* BEGIN Material *

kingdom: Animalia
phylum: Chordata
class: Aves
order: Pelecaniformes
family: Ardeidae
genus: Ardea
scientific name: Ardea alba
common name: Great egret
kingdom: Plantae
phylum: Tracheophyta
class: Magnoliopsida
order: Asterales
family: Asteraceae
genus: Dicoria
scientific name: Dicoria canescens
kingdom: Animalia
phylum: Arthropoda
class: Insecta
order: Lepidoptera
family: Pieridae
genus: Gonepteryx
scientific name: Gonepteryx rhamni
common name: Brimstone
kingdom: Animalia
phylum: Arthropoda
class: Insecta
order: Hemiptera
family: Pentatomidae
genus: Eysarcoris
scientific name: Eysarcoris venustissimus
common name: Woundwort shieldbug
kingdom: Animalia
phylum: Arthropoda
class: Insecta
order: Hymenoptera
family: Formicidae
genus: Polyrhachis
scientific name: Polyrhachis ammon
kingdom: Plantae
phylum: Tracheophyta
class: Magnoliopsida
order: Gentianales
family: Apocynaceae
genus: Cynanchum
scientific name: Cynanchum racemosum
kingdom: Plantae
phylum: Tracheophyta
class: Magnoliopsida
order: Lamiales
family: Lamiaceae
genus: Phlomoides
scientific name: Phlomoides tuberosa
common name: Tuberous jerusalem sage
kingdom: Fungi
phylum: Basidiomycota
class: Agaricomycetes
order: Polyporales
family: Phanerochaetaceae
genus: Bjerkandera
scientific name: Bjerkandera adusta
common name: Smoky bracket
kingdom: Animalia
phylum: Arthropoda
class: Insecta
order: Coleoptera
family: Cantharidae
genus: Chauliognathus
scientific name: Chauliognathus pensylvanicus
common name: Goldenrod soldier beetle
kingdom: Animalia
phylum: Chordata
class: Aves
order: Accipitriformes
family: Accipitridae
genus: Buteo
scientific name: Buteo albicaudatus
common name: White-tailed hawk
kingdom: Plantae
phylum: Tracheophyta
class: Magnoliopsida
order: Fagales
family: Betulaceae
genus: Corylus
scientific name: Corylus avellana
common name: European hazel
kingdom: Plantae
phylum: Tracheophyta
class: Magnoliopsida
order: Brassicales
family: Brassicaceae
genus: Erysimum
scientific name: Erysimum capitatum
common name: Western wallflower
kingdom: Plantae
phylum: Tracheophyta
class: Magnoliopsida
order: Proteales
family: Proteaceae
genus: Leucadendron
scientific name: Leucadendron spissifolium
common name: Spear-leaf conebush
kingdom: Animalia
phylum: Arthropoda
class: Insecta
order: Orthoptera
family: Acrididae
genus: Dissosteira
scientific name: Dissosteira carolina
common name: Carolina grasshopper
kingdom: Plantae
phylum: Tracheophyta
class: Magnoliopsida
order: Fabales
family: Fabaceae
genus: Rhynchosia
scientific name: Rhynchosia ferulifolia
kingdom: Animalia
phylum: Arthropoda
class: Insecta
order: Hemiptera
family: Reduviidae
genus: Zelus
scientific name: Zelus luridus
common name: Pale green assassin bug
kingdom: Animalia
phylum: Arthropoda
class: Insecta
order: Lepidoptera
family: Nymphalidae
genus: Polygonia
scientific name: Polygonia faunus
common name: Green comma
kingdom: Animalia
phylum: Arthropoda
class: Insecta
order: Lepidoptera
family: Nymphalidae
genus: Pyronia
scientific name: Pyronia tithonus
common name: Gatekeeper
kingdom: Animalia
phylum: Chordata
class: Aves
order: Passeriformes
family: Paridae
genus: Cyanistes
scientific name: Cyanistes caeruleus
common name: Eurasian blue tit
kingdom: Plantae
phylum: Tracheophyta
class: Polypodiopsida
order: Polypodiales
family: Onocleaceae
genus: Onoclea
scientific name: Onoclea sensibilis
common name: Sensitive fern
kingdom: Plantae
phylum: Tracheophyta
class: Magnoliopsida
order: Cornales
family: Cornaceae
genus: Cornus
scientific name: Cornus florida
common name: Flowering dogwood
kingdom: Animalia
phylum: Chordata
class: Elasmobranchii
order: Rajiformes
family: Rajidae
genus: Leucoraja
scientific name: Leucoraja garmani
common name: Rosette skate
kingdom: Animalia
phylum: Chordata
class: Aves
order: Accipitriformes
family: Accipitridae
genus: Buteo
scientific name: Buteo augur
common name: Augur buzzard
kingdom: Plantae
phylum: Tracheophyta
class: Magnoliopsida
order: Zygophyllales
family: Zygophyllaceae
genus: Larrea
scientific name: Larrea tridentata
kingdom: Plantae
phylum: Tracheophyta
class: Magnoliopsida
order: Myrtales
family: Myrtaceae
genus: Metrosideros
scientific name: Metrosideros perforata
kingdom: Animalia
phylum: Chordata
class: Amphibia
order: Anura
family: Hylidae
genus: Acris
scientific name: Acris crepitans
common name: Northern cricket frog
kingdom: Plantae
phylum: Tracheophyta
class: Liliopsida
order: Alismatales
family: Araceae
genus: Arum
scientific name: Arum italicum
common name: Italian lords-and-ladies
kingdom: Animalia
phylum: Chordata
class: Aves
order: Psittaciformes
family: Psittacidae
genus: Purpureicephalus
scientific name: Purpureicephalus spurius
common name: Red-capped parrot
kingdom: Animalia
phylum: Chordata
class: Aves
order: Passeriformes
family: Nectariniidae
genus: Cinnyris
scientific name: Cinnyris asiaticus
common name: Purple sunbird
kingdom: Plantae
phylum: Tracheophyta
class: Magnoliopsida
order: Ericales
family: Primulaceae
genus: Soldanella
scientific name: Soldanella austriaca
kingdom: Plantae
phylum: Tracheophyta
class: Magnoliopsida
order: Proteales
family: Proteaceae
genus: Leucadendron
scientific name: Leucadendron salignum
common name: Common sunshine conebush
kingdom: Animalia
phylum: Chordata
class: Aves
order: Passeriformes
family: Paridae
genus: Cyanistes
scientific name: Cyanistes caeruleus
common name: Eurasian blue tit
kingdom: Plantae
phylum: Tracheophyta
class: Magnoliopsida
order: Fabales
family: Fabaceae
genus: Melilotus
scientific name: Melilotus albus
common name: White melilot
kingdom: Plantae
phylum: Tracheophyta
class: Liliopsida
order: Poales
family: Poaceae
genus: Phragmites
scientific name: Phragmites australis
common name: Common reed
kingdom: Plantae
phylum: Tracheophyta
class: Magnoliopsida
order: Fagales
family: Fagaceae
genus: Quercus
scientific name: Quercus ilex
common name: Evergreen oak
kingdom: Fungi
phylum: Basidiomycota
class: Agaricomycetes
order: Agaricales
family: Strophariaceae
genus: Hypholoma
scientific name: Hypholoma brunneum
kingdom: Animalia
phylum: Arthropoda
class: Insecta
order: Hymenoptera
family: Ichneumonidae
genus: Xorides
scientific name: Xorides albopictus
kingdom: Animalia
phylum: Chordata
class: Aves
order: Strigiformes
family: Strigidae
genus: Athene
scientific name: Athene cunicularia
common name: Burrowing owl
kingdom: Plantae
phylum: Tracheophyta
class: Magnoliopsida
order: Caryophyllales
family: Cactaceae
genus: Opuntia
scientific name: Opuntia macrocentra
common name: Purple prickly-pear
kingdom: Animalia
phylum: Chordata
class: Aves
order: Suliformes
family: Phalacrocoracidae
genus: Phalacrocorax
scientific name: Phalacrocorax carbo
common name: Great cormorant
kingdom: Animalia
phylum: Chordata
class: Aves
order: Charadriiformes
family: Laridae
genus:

* END Material *

# [Written request]
Turn every line of the material above into a numbered list, leaving out any blank lines.

# [Task answer]
1. kingdom: Animalia
2. phylum: Chordata
3. class: Aves
4. order: Pelecaniformes
5. family: Ardeidae
6. genus: Ardea
7. scientific name: Ardea alba
8. common name: Great egret
9. kingdom: Plantae
10. phylum: Tracheophyta
11. class: Magnoliopsida
12. order: Asterales
13. family: Asteraceae
14. genus: Dicoria
15. scientific name: Dicoria canescens
16. kingdom: Animalia
17. phylum: Arthropoda
18. class: Insecta
19. order: Lepidoptera
20. family: Pieridae
21. genus: Gonepteryx
22. scientific name: Gonepteryx rhamni
23. common name: Brimstone
24. kingdom: Animalia
25. phylum: Arthropoda
26. class: Insecta
27. order: Hemiptera
28. family: Pentatomidae
29. genus: Eysarcoris
30. scientific name: Eysarcoris venustissimus
31. common name: Woundwort shieldbug
32. kingdom: Animalia
33. phylum: Arthropoda
34. class: Insecta
35. order: Hymenoptera
36. family: Formicidae
37. genus: Polyrhachis
38. scientific name: Polyrhachis ammon
39. kingdom: Plantae
40. phylum: Tracheophyta
41. class: Magnoliopsida
42. order: Gentianales
43. family: Apocynaceae
44. genus: Cynanchum
45. scientific name: Cynanchum racemosum
46. kingdom: Plantae
47. phylum: Tracheophyta
48. class: Magnoliopsida
49. order: Lamiales
50. family: Lamiaceae
51. genus: Phlomoides
52. scientific name: Phlomoides tuberosa
53. common name: Tuberous jerusalem sage
54. kingdom: Fungi
55. phylum: Basidiomycota
56. class: Agaricomycetes
57. order: Polyporales
58. family: Phanerochaetaceae
59. genus: Bjerkandera
60. scientific name: Bjerkandera adusta
61. common name: Smoky bracket
62. kingdom: Animalia
63. phylum: Arthropoda
64. class: Insecta
65. order: Coleoptera
66. family: Cantharidae
67. genus: Chauliognathus
68. scientific name: Chauliognathus pensylvanicus
69. common name: Goldenrod soldier beetle
70. kingdom: Animalia
71. phylum: Chordata
72. class: Aves
73. order: Accipitriformes
74. family: Accipitridae
75. genus: Buteo
76. scientific name: Buteo albicaudatus
77. common name: White-tailed hawk
78. kingdom: Plantae
79. phylum: Tracheophyta
80. class: Magnoliopsida
81. order: Fagales
82. family: Betulaceae
83. genus: Corylus
84. scientific name: Corylus avellana
85. common name: European hazel
86. kingdom: Plantae
87. phylum: Tracheophyta
88. class: Magnoliopsida
89. order: Brassicales
90. family: Brassicaceae
91. genus: Erysimum
92. scientific name: Erysimum capitatum
93. common name: Western wallflower
94. kingdom: Plantae
95. phylum: Tracheophyta
96. class: Magnoliopsida
97. order: Proteales
98. family: Proteaceae
99. genus: Leucadendron
100. scientific name: Leucadendron spissifolium
101. common name: Spear-leaf conebush
102. kingdom: Animalia
103. phylum: Arthropoda
104. class: Insecta
105. order: Orthoptera
106. family: Acrididae
107. genus: Dissosteira
108. scientific name: Dissosteira carolina
109. common name: Carolina grasshopper
110. kingdom: Plantae
111. phylum: Tracheophyta
112. class: Magnoliopsida
113. order: Fabales
114. family: Fabaceae
115. genus: Rhynchosia
116. scientific name: Rhynchosia ferulifolia
117. kingdom: Animalia
118. phylum: Arthropoda
119. class: Insecta
120. order: Hemiptera
121. family: Reduviidae
122. genus: Zelus
123. scientific name: Zelus luridus
124. common name: Pale green assassin bug
125. kingdom: Animalia
126. phylum: Arthropoda
127. class: Insecta
128. order: Lepidoptera
129. family: Nymphalidae
130. genus: Polygonia
131. scientific name: Polygonia faunus
132. common name: Green comma
133. kingdom: Animalia
134. phylum: Arthropoda
135. class: Insecta
136. order: Lepidoptera
137. family: Nymphalidae
138. genus: Pyronia
139. scientific name: Pyronia tithonus
140. common name: Gatekeeper
141. kingdom: Animalia
142. phylum: Chordata
143. class: Aves
144. order: Passeriformes
145. family: Paridae
146. genus: Cyanistes
147. scientific name: Cyanistes caeruleus
148. common name: Eurasian blue tit
149. kingdom: Plantae
150. phylum: Tracheophyta
151. class: Polypodiopsida
152. order: Polypodiales
153. family: Onocleaceae
154. genus: Onoclea
155. scientific name: Onoclea sensibilis
156. common name: Sensitive fern
157. kingdom: Plantae
158. phylum: Tracheophyta
159. class: Magnoliopsida
160. order: Cornales
161. family: Cornaceae
162. genus: Cornus
163. scientific name: Cornus florida
164. common name: Flowering dogwood
165. kingdom: Animalia
166. phylum: Chordata
167. class: Elasmobranchii
168. order: Rajiformes
169. family: Rajidae
170. genus: Leucoraja
171. scientific name: Leucoraja garmani
172. common name: Rosette skate
173. kingdom: Animalia
174. phylum: Chordata
175. class: Aves
176. order: Accipitriformes
177. family: Accipitridae
178. genus: Buteo
179. scientific name: Buteo augur
180. common name: Augur buzzard
181. kingdom: Plantae
182. phylum: Tracheophyta
183. class: Magnoliopsida
184. order: Zygophyllales
185. family: Zygophyllaceae
186. genus: Larrea
187. scientific name: Larrea tridentata
188. kingdom: Plantae
189. phylum: Tracheophyta
190. class: Magnoliopsida
191. order: Myrtales
192. family: Myrtaceae
193. genus: Metrosideros
194. scientific name: Metrosideros perforata
195. kingdom: Animalia
196. phylum: Chordata
197. class: Amphibia
198. order: Anura
199. family: Hylidae
200. genus: Acris
201. scientific name: Acris crepitans
202. common name: Northern cricket frog
203. kingdom: Plantae
204. phylum: Tracheophyta
205. class: Liliopsida
206. order: Alismatales
207. family: Araceae
208. genus: Arum
209. scientific name: Arum italicum
210. common name: Italian lords-and-ladies
211. kingdom: Animalia
212. phylum: Chordata
213. class: Aves
214. order: Psittaciformes
215. family: Psittacidae
216. genus: Purpureicephalus
217. scientific name: Purpureicephalus spurius
218. common name: Red-capped parrot
219. kingdom: Animalia
220. phylum: Chordata
221. class: Aves
222. order: Passeriformes
223. family: Nectariniidae
224. genus: Cinnyris
225. scientific name: Cinnyris asiaticus
226. common name: Purple sunbird
227. kingdom: Plantae
228. phylum: Tracheophyta
229. class: Magnoliopsida
230. order: Ericales
231. family: Primulaceae
232. genus: Soldanella
233. scientific name: Soldanella austriaca
234. kingdom: Plantae
235. phylum: Tracheophyta
236. class: Magnoliopsida
237. order: Proteales
238. family: Proteaceae
239. genus: Leucadendron
240. scientific name: Leucadendron salignum
241. common name: Common sunshine conebush
242. kingdom: Animalia
243. phylum: Chordata
244. class: Aves
245. order: Passeriformes
246. family: Paridae
247. genus: Cyanistes
248. scientific name: Cyanistes caeruleus
249. common name: Eurasian blue tit
250. kingdom: Plantae
251. phylum: Tracheophyta
252. class: Magnoliopsida
253. order: Fabales
254. family: Fabaceae
255. genus: Melilotus
256. scientific name: Melilotus albus
257. common name: White melilot
258. kingdom: Plantae
259. phylum: Tracheophyta
260. class: Liliopsida
261. order: Poales
262. family: Poaceae
263. genus: Phragmites
264. scientific name: Phragmites australis
265. common name: Common reed
266. kingdom: Plantae
267. phylum: Tracheophyta
268. class: Magnoliopsida
269. order: Fagales
270. family: Fagaceae
271. genus: Quercus
272. scientific name: Quercus ilex
273. common name: Evergreen oak
274. kingdom: Fungi
275. phylum: Basidiomycota
276. class: Agaricomycetes
277. order: Agaricales
278. family: Strophariaceae
279. genus: Hypholoma
280. scientific name: Hypholoma brunneum
281. kingdom: Animalia
282. phylum: Arthropoda
283. class: Insecta
284. order: Hymenoptera
285. family: Ichneumonidae
286. genus: Xorides
287. scientific name: Xorides albopictus
288. kingdom: Animalia
289. phylum: Chordata
290. class: Aves
291. order: Strigiformes
292. family: Strigidae
293. genus: Athene
294. scientific name: Athene cunicularia
295. common name: Burrowing owl
296. kingdom: Plantae
297. phylum: Tracheophyta
298. class: Magnoliopsida
299. order: Caryophyllales
300. family: Cactaceae
301. genus: Opuntia
302. scientific name: Opuntia macrocentra
303. common name: Purple prickly-pear
304. kingdom: Animalia
305. phylum: Chordata
306. class: Aves
307. order: Suliformes
308. family: Phalacrocoracidae
309. genus: Phalacrocorax
310. scientific name: Phalacrocorax carbo
311. common name: Great cormorant
312. kingdom: Animalia
313. phylum: Chordata
314. class: Aves
315. order: Charadriiformes
316. family: Laridae
317. genus:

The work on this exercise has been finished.